#### What the task asks
Every line of the records below from the line with "### Knowledge & Memory 🧠" up to and including the line with "Integrate with team communication platforms." must be reproduced exactly, and no line outside that range.

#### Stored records
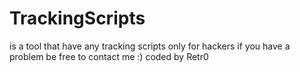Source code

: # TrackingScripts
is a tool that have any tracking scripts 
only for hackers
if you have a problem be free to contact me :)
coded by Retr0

---

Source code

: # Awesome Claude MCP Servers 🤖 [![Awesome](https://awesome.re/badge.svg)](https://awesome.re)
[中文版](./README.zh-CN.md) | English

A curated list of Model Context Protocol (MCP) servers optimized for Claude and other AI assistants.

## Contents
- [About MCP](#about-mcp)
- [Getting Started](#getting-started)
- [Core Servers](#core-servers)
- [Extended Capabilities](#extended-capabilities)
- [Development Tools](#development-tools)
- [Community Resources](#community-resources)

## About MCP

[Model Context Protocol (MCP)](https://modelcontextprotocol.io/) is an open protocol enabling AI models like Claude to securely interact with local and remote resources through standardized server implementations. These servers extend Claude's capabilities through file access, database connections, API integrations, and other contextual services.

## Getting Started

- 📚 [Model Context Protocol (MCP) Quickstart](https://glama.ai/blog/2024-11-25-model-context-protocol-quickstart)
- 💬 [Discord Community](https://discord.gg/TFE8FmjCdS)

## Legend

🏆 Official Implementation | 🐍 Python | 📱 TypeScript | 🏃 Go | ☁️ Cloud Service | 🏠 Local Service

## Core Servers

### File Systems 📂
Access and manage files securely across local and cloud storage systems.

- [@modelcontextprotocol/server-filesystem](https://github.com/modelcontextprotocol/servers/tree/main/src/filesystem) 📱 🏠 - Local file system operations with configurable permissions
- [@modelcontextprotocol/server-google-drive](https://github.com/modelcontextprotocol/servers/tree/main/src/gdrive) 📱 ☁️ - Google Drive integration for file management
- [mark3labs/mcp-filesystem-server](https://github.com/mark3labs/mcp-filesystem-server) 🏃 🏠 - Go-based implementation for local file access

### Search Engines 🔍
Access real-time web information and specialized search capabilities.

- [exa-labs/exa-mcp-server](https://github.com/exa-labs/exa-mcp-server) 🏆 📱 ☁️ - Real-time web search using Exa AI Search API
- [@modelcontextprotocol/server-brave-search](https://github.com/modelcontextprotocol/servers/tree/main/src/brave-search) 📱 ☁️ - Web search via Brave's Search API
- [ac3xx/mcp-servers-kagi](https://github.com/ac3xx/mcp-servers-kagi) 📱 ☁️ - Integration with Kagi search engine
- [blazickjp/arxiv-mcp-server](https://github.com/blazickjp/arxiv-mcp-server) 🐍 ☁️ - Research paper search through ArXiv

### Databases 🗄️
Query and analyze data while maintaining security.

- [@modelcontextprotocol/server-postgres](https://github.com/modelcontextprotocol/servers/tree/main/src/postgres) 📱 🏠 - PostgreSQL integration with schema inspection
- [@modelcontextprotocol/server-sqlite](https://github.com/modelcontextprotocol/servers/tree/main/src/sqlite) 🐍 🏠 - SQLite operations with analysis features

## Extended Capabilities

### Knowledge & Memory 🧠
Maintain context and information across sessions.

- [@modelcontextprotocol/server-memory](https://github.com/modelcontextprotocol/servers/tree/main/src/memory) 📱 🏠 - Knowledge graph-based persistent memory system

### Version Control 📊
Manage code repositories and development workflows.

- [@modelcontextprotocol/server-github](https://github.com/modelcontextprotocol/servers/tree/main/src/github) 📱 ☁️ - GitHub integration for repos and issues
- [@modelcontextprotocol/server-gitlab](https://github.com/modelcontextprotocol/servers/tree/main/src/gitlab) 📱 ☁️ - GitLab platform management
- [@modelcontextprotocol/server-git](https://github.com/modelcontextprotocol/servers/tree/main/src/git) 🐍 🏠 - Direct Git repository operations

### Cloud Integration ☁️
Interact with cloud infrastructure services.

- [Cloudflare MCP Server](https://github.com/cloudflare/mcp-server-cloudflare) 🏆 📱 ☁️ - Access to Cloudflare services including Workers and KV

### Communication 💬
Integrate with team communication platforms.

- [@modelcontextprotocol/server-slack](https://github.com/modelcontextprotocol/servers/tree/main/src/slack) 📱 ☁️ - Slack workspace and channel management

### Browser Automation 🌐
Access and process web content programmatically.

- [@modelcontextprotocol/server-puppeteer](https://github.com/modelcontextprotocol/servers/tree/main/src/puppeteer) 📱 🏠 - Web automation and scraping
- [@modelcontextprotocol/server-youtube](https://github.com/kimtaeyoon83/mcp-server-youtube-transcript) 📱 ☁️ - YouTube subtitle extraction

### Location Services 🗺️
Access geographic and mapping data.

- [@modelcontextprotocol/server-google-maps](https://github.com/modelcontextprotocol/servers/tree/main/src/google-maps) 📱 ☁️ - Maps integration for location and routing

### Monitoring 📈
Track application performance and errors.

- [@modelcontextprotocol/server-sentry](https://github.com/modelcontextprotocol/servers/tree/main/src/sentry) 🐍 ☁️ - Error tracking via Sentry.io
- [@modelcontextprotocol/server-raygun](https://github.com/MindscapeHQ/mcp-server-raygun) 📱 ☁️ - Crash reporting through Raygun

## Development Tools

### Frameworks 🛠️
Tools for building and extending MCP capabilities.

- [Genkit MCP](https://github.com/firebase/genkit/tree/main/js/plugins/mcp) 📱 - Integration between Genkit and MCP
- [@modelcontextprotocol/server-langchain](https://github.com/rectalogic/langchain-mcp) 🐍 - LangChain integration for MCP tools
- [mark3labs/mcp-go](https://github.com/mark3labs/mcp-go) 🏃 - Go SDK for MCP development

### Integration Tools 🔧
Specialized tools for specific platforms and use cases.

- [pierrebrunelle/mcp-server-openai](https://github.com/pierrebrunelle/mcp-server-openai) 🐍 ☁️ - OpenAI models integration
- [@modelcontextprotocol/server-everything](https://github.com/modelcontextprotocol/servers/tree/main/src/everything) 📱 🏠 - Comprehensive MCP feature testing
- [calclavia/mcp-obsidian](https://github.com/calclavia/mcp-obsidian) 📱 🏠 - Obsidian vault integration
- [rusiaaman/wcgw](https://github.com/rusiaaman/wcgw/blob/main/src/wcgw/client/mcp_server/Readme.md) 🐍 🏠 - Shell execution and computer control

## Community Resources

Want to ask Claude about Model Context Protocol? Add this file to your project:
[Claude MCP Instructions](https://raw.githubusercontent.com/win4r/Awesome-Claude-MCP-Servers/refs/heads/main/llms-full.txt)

---

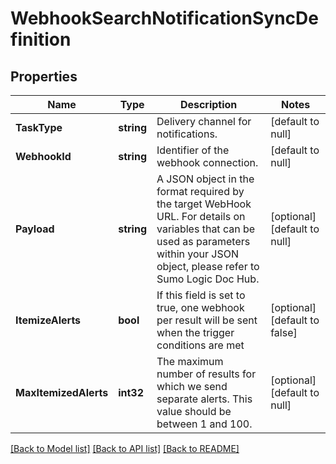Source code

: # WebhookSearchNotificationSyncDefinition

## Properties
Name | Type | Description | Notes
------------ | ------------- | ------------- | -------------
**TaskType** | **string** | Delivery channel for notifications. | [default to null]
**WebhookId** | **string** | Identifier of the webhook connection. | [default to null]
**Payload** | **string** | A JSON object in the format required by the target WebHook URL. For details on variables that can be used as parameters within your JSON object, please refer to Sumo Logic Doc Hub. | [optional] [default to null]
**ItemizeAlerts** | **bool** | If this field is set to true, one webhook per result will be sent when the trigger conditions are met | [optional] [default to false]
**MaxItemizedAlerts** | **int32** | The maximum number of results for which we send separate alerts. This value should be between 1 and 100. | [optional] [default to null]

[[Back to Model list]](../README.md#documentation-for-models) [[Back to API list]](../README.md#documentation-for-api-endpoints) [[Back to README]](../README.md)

#### Output for this exercise
### Knowledge & Memory 🧠
Maintain context and information across sessions.

- [@modelcontextprotocol/server-memory](https://github.com/modelcontextprotocol/servers/tree/main/src/memory) 📱 🏠 - Knowledge graph-based persistent memory system

### Version Control 📊
Manage code repositories and development workflows.

- [@modelcontextprotocol/server-github](https://github.com/modelcontextprotocol/servers/tree/main/src/github) 📱 ☁️ - GitHub integration for repos and issues
- [@modelcontextprotocol/server-gitlab](https://github.com/modelcontextprotocol/servers/tree/main/src/gitlab) 📱 ☁️ - GitLab platform management
- [@modelcontextprotocol/server-git](https://github.com/modelcontextprotocol/servers/tree/main/src/git) 🐍 🏠 - Direct Git repository operations

### Cloud Integration ☁️
Interact with cloud infrastructure services.

- [Cloudflare MCP Server](https://github.com/cloudflare/mcp-server-cloudflare) 🏆 📱 ☁️ - Access to Cloudflare services including Workers and KV

### Communication 💬
Integrate with team communication platforms.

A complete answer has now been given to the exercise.